Photocatalytic and Photoelectrochemical (PEC) reaction are desirable technologies to construct a sustainable social system. They can convert solar energy of renewable energy to storable and transportable energy carriers such as hydrogen, hydrocarbons formic acid, and methylcyclohexane (MCH), directly. In the present study, we investigated sunlight driven MCH evolution through reduction of toluene in existence of water as a hydrogen source. Chalcopyrite materials have intensively studied as photocathode material for hydrogen evolution from water under sunlight because of its tunable bandgap, high optical absorption coefficients, durability in PEC reduction reactions and so on. Cu(In, Ga)Se2 (CIGS) -based photocathode with appropriate surface modifications and optimal composition shows high photocurrent under simulated sunlight, ca 35 mA cm-2, and the highest half-cell solar-to-hydrogen conversion efficiency (HC-STH) of 12.5% among the non-single crystalline photocathodes.[1] However, its driving force of PEC reaction is limited because of the existence of Cu 2p orbitals in valence band. Forming solid solution of ZnSe and Cu(In, Ga)Se2 (ZnSe:CIGS) could diminish the influence of the orbitals resulting in largely increased driving force of CIGS. ZnSe:CIGS with optimal composition shows combined long absorption edge wavelength of ~900 nm and large driving force of PEC reactions, indicating large photocurrent and high onset potential of cathodic photocurrent under simulated AM 1.5G light.
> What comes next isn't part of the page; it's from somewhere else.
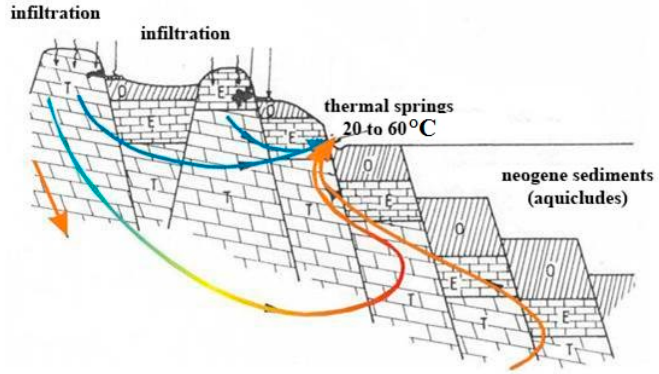
Figure 2. Conceptual flow model of the Buda Thermal Karst system from Vendel–Kisházi (1964) [9]. Abbreviations: T—Triassic dolomite; E—Eocene limestone and Eocene–Oligocene marl; O—Oligocene clay.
The solid solution with optimal composition of (ZnSe)0.15(CIGS)0.85 worked as photocathode and its cathodic photocurrent was largely enhanced by surface modifications. [2] The CIGS-based and ZnSe:CIGS-based photocathodes were also applied for PEC production of hydrogen carrier, MCH, through a hydrogenation of toluene with existence of water as a hydrogen source using two-chamber PEC cell combined with membrane-photoelectrode assembly. Further surface modifications by very thin compact protective layers and Pt particles loaded on transparent porous layers onto the photocathodes allows us to obtain MCH directly from only water and toluene under simulated sunlight with Faradaic efficiency of ~100%. [3] In the presentation, we will discuss about the novel photocathodes and MCH evolution by overall water splitting reactions using these PEC cells in detail.